Copy the following lines verbatim, beginning with the line that contains "Please work out" and ending after the line that contains "dist [0.069523, -0.087388]".

* Data section *
|---|
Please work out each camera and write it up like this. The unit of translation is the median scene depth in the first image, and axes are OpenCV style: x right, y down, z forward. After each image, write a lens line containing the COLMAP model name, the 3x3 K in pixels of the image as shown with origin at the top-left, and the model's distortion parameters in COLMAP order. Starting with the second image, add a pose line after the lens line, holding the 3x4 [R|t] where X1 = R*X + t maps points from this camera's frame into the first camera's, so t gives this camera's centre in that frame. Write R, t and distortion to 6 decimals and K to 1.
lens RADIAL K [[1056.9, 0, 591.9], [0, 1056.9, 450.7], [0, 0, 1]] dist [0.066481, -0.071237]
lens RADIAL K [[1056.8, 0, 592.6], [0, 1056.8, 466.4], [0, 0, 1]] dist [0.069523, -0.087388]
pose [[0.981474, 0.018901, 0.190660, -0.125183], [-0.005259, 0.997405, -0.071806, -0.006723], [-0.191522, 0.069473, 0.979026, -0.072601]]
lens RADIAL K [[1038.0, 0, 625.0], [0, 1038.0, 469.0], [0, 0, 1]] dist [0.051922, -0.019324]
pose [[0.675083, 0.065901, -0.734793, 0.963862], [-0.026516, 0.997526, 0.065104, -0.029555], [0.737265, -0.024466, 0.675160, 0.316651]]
|---|
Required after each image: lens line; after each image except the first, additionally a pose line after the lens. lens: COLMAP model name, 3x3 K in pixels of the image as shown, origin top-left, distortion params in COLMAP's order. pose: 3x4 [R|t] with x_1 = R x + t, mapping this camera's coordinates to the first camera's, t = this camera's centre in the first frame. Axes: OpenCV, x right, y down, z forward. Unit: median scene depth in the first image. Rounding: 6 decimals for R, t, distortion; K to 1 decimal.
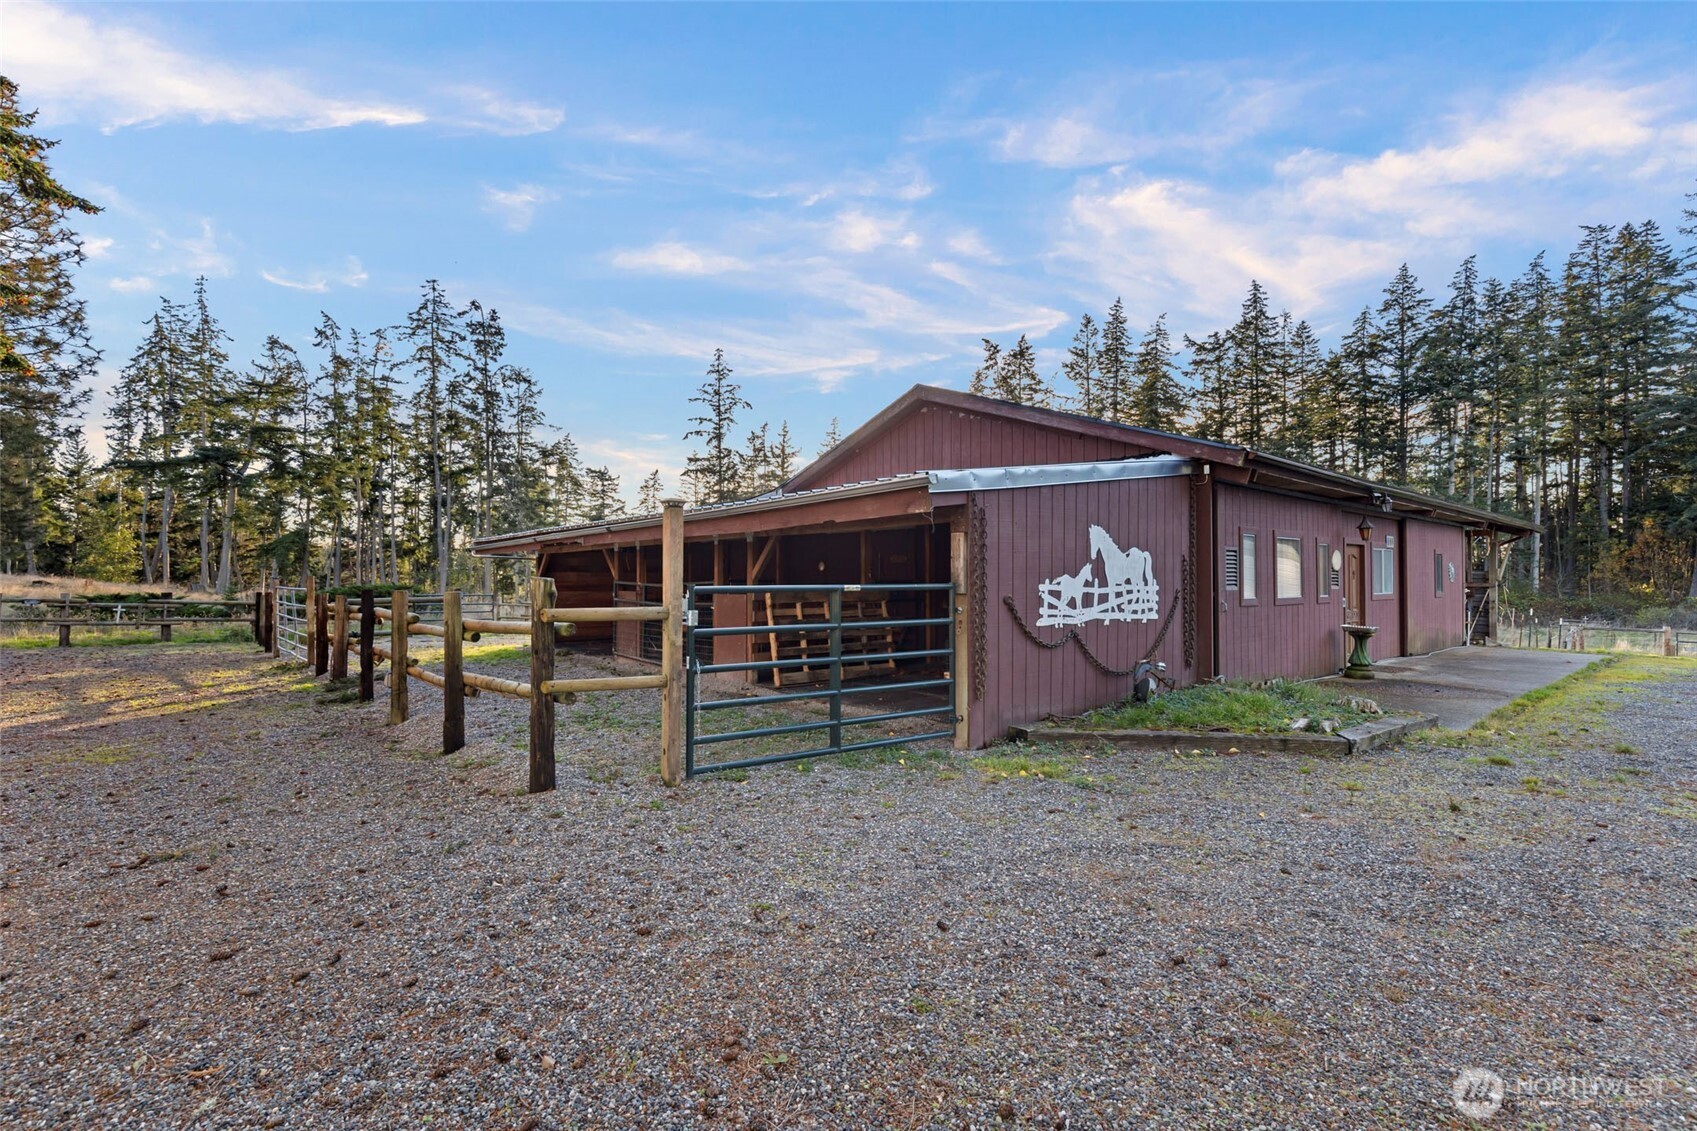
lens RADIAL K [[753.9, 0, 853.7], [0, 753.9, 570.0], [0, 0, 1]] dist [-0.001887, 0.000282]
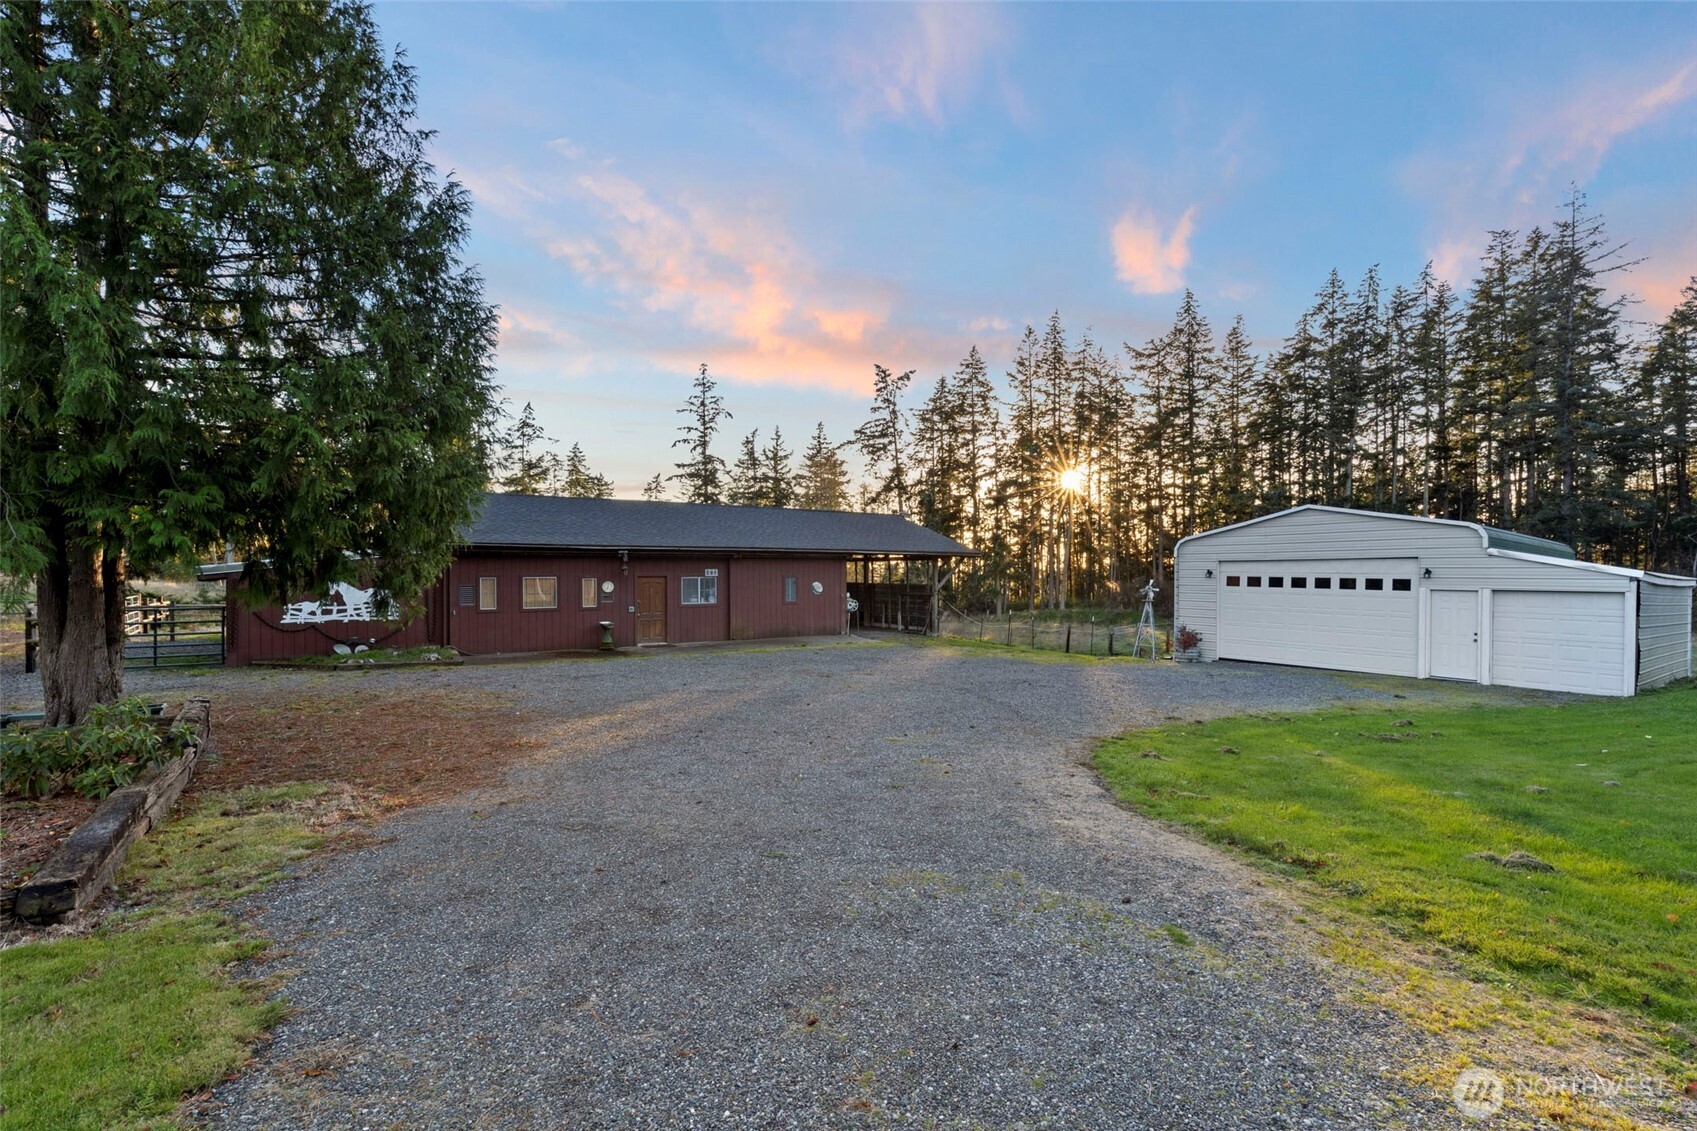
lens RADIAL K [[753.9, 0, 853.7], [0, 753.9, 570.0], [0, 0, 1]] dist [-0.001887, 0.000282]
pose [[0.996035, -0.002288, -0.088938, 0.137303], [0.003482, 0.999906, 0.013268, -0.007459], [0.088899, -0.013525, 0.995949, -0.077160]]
|---|
* Answer to this problem *
Please work out each camera and write it up like this. The unit of translation is the median scene depth in the first image, and axes are OpenCV style: x right, y down, z forward. After each image, write a lens line containing the COLMAP model name, the 3x3 K in pixels of the image as shown with origin at the top-left, and the model's distortion parameters in COLMAP order. Starting with the second image, add a pose line after the lens line, holding the 3x4 [R|t] where X1 = R*X + t maps points from this camera's frame into the first camera's, so t gives this camera's centre in that frame. Write R, t and distortion to 6 decimals and K to 1.
lens RADIAL K [[1056.9, 0, 591.9], [0, 1056.9, 450.7], [0, 0, 1]] dist [0.066481, -0.071237]
lens RADIAL K [[1056.8, 0, 592.6], [0, 1056.8, 466.4], [0, 0, 1]] dist [0.069523, -0.087388]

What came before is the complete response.